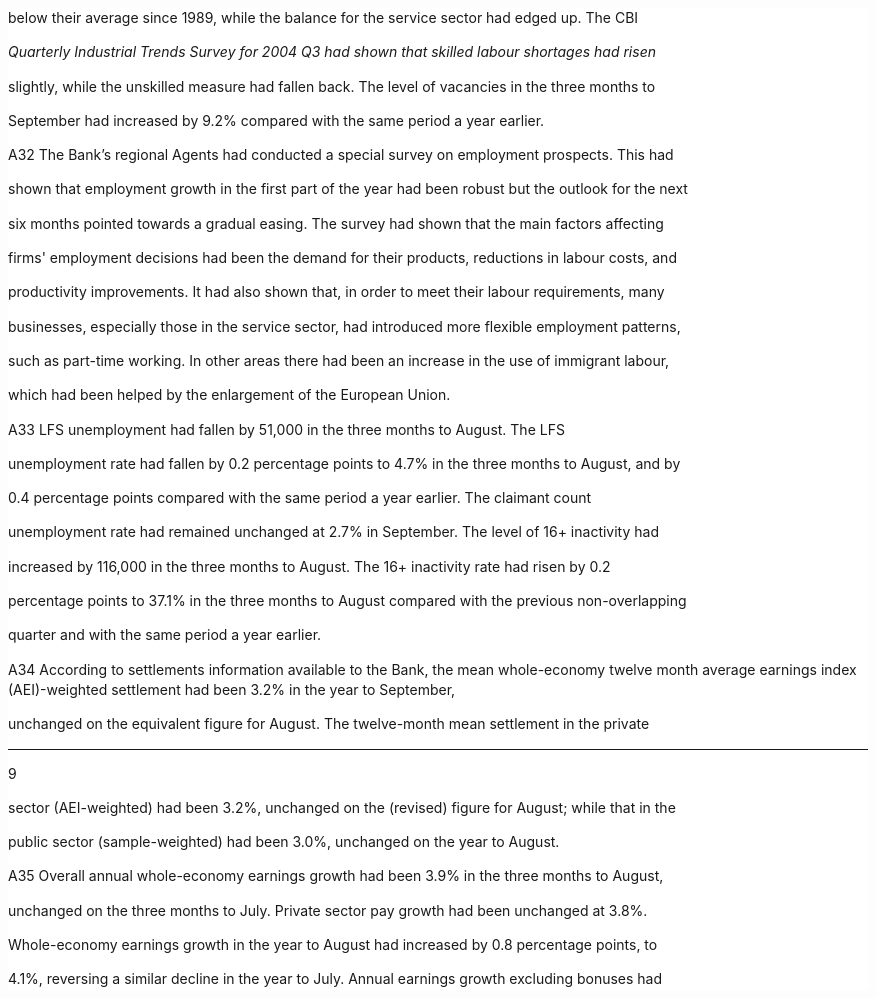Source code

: below their average since 1989, while the balance for the service sector had edged up. The CBI

_Quarterly Industrial Trends Survey for 2004 Q3 had shown that skilled labour shortages had risen_

slightly, while the unskilled measure had fallen back. The level of vacancies in the three months to

September had increased by 9.2% compared with the same period a year earlier.

A32 The Bank’s regional Agents had conducted a special survey on employment prospects. This had

shown that employment growth in the first part of the year had been robust but the outlook for the next

six months pointed towards a gradual easing. The survey had shown that the main factors affecting

firms' employment decisions had been the demand for their products, reductions in labour costs, and

productivity improvements. It had also shown that, in order to meet their labour requirements, many

businesses, especially those in the service sector, had introduced more flexible employment patterns,

such as part-time working. In other areas there had been an increase in the use of immigrant labour,

which had been helped by the enlargement of the European Union.

A33 LFS unemployment had fallen by 51,000 in the three months to August. The LFS

unemployment rate had fallen by 0.2 percentage points to 4.7% in the three months to August, and by

0.4 percentage points compared with the same period a year earlier. The claimant count

unemployment rate had remained unchanged at 2.7% in September. The level of 16+ inactivity had

increased by 116,000 in the three months to August. The 16+ inactivity rate had risen by 0.2

percentage points to 37.1% in the three months to August compared with the previous non-overlapping

quarter and with the same period a year earlier.

A34 According to settlements information available to the Bank, the mean whole-economy twelve
month average earnings index (AEI)-weighted settlement had been 3.2% in the year to September,

unchanged on the equivalent figure for August. The twelve-month mean settlement in the private


-----

9

sector (AEI-weighted) had been 3.2%, unchanged on the (revised) figure for August; while that in the

public sector (sample-weighted) had been 3.0%, unchanged on the year to August.

A35 Overall annual whole-economy earnings growth had been 3.9% in the three months to August,

unchanged on the three months to July. Private sector pay growth had been unchanged at 3.8%.

Whole-economy earnings growth in the year to August had increased by 0.8 percentage points, to

4.1%, reversing a similar decline in the year to July. Annual earnings growth excluding bonuses had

### WHAT THIS TASK INVOLVES:
Please pull the source text from all the records above, copying every line unchanged and leaving out the pictures.

### TASK RESULT:
Source code

: below their average since 1989, while the balance for the service sector had edged up. The CBI

_Quarterly Industrial Trends Survey for 2004 Q3 had shown that skilled labour shortages had risen_

slightly, while the unskilled measure had fallen back. The level of vacancies in the three months to

September had increased by 9.2% compared with the same period a year earlier.

A32 The Bank’s regional Agents had conducted a special survey on employment prospects. This had

shown that employment growth in the first part of the year had been robust but the outlook for the next

six months pointed towards a gradual easing. The survey had shown that the main factors affecting

firms' employment decisions had been the demand for their products, reductions in labour costs, and

productivity improvements. It had also shown that, in order to meet their labour requirements, many

businesses, especially those in the service sector, had introduced more flexible employment patterns,

such as part-time working. In other areas there had been an increase in the use of immigrant labour,

which had been helped by the enlargement of the European Union.

A33 LFS unemployment had fallen by 51,000 in the three months to August. The LFS

unemployment rate had fallen by 0.2 percentage points to 4.7% in the three months to August, and by

0.4 percentage points compared with the same period a year earlier. The claimant count

unemployment rate had remained unchanged at 2.7% in September. The level of 16+ inactivity had

increased by 116,000 in the three months to August. The 16+ inactivity rate had risen by 0.2

percentage points to 37.1% in the three months to August compared with the previous non-overlapping

quarter and with the same period a year earlier.

A34 According to settlements information available to the Bank, the mean whole-economy twelve
month average earnings index (AEI)-weighted settlement had been 3.2% in the year to September,

unchanged on the equivalent figure for August. The twelve-month mean settlement in the private


-----

9

sector (AEI-weighted) had been 3.2%, unchanged on the (revised) figure for August; while that in the

public sector (sample-weighted) had been 3.0%, unchanged on the year to August.

A35 Overall annual whole-economy earnings growth had been 3.9% in the three months to August,

unchanged on the three months to July. Private sector pay growth had been unchanged at 3.8%.

Whole-economy earnings growth in the year to August had increased by 0.8 percentage points, to

4.1%, reversing a similar decline in the year to July. Annual earnings growth excluding bonuses had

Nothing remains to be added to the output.